▶ [MATERIAL FOR THIS TASK]:
=== Begin Enclosure ===
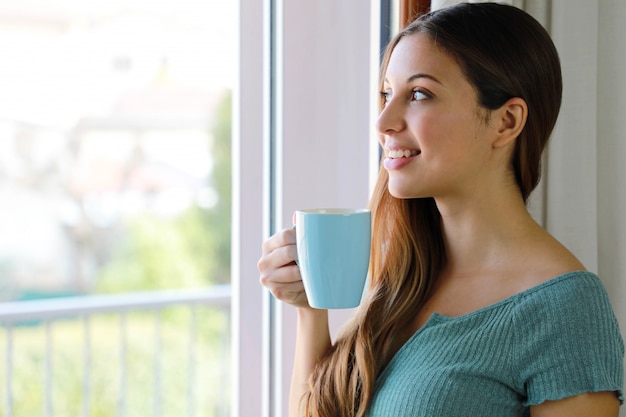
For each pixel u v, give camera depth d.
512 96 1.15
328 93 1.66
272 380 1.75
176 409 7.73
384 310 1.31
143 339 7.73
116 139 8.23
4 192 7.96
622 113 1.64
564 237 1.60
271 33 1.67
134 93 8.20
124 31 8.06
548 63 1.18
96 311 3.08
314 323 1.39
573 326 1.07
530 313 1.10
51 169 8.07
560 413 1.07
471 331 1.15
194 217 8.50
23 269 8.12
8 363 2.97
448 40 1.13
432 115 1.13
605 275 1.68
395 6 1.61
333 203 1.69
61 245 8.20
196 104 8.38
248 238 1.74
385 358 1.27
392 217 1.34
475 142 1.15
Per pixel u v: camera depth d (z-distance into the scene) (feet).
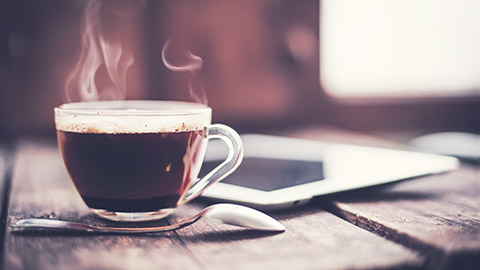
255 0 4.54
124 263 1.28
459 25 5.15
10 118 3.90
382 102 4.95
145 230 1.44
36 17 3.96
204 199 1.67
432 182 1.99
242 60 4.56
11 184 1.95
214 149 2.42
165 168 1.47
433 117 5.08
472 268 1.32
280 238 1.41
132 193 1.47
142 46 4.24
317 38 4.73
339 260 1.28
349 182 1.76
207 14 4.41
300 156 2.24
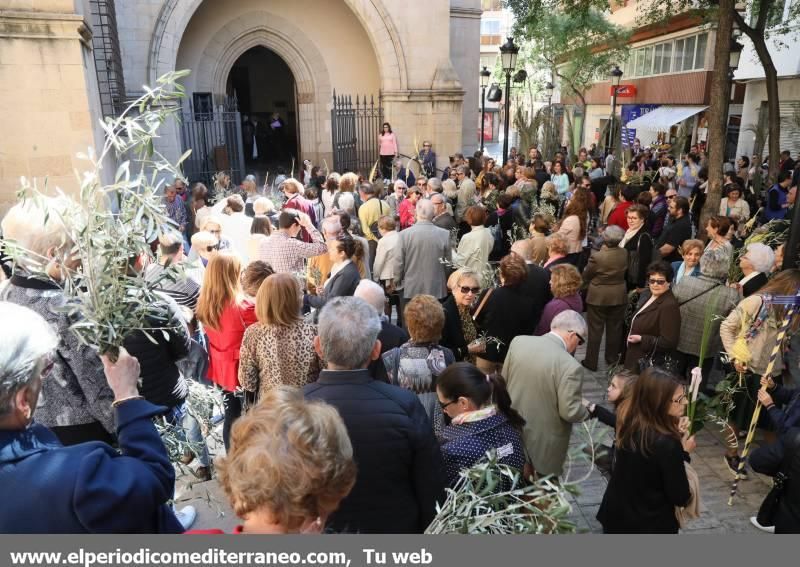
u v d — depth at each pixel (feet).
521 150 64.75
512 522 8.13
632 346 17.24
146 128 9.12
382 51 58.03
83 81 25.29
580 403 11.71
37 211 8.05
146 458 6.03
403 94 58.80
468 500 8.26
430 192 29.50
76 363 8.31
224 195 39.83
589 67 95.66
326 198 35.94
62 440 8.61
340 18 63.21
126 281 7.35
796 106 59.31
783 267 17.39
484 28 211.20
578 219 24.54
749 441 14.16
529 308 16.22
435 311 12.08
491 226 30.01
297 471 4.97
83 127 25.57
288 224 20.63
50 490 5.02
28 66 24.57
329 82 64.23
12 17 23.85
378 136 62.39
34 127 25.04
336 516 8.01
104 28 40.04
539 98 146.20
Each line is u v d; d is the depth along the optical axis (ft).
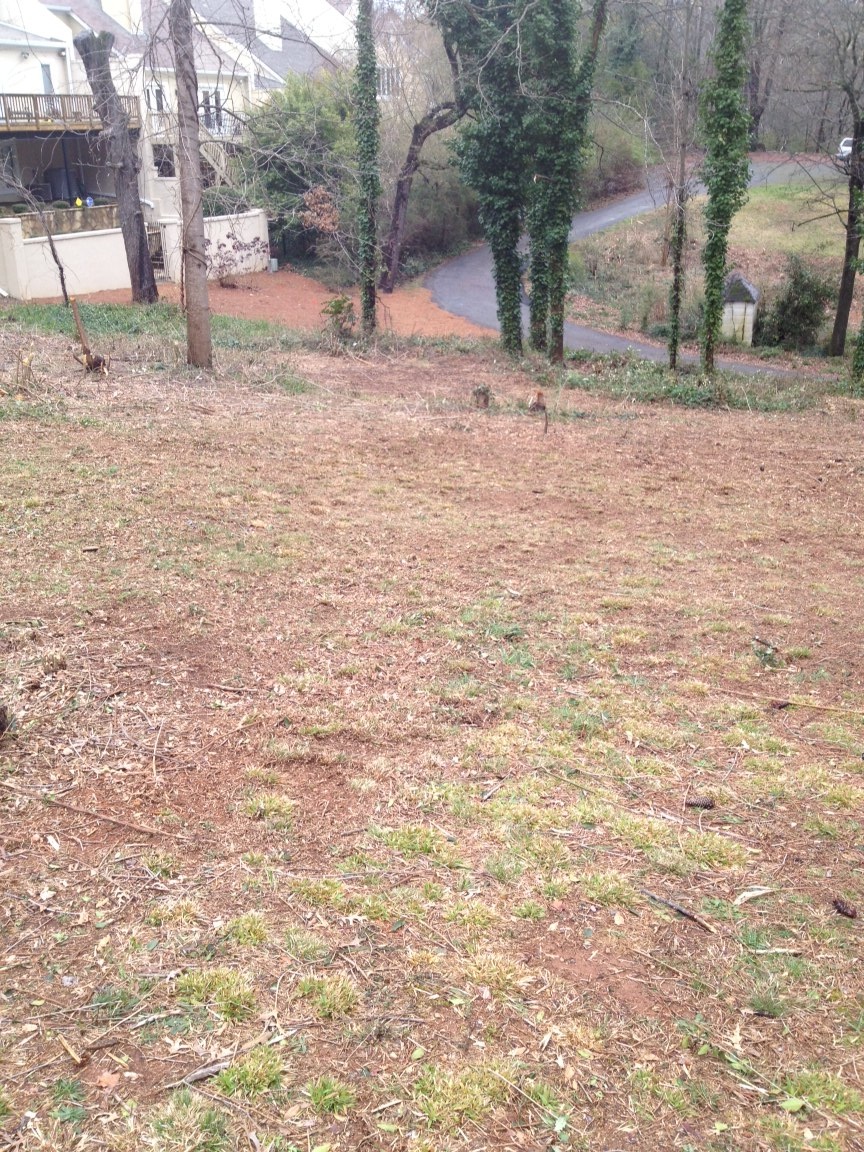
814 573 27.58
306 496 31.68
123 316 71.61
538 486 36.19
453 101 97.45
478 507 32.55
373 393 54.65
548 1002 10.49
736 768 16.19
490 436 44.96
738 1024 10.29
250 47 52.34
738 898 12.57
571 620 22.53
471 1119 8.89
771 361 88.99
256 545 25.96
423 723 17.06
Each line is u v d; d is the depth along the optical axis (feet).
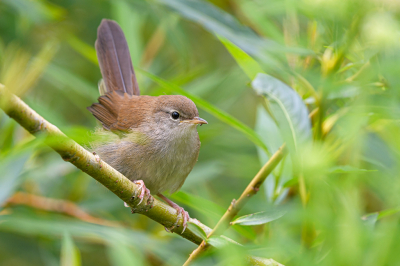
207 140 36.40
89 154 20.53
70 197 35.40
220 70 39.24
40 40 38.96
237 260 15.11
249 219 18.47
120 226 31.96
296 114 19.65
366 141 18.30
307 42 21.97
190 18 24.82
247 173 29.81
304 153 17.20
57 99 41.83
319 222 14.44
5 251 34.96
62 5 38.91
=== End Enclosure ===
▶ [EXERCISE]:
Without the pictures, extract every entry verbatim.

▶ [WRITTEN RESPONSE]:
For each pixel u v, give camera depth d.
512 96 1.15
328 93 1.66
272 380 1.75
176 409 7.73
384 310 1.31
143 339 7.73
116 139 8.23
4 192 7.96
622 113 1.64
564 237 1.60
271 33 1.67
134 93 8.20
124 31 8.06
548 63 1.18
96 311 3.08
314 323 1.39
573 326 1.07
530 313 1.10
51 169 8.07
560 413 1.07
471 331 1.15
194 217 8.50
23 269 8.12
8 363 2.97
448 40 1.13
432 115 1.13
605 275 1.68
395 6 1.61
333 203 1.69
61 245 8.20
196 104 8.38
248 238 1.74
385 358 1.27
392 217 1.34
475 142 1.15
Per pixel u v: camera depth d (z-distance into the scene) (feet).
255 0 4.54
124 263 1.28
459 25 5.15
10 118 3.90
382 102 4.95
145 230 1.44
36 17 3.96
204 199 1.67
432 182 1.99
242 60 4.56
11 184 1.95
214 149 2.42
165 168 1.47
433 117 5.08
472 268 1.32
280 238 1.41
132 193 1.47
142 46 4.24
317 38 4.73
339 260 1.28
349 182 1.76
207 14 4.41
300 156 2.24
u v d — depth at each pixel (feet).
521 150 64.75
512 522 8.13
632 346 17.24
146 128 9.12
382 51 58.03
83 81 25.29
580 403 11.71
37 211 8.05
146 458 6.03
403 94 58.80
468 500 8.26
430 192 29.50
76 363 8.31
224 195 39.83
589 67 95.66
326 198 35.94
62 440 8.61
340 18 63.21
126 281 7.35
796 106 59.31
783 267 17.39
484 28 211.20
578 219 24.54
749 441 14.16
529 308 16.22
435 311 12.08
491 226 30.01
297 471 4.97
83 127 25.57
288 224 20.63
50 490 5.02
28 66 24.57
329 82 64.23
12 17 23.85
378 136 62.39
34 127 25.04
336 516 8.01
104 28 40.04
539 98 146.20
Each line is u v d; d is the depth along the optical axis (ft).
814 573 27.58
306 496 31.68
123 316 71.61
538 486 36.19
453 101 97.45
478 507 32.55
373 393 54.65
548 1002 10.49
736 768 16.19
490 436 44.96
738 1024 10.29
250 47 52.34
738 898 12.57
571 620 22.53
471 1119 8.89
771 361 88.99
256 545 25.96
423 723 17.06
Each line is u v d; d is the depth along the optical axis (feet).
207 140 36.40
89 154 20.53
70 197 35.40
220 70 39.24
40 40 38.96
237 260 15.11
249 219 18.47
120 226 31.96
296 114 19.65
366 141 18.30
307 42 21.97
190 18 24.82
247 173 29.81
304 153 17.20
57 99 41.83
319 222 14.44
5 251 34.96
62 5 38.91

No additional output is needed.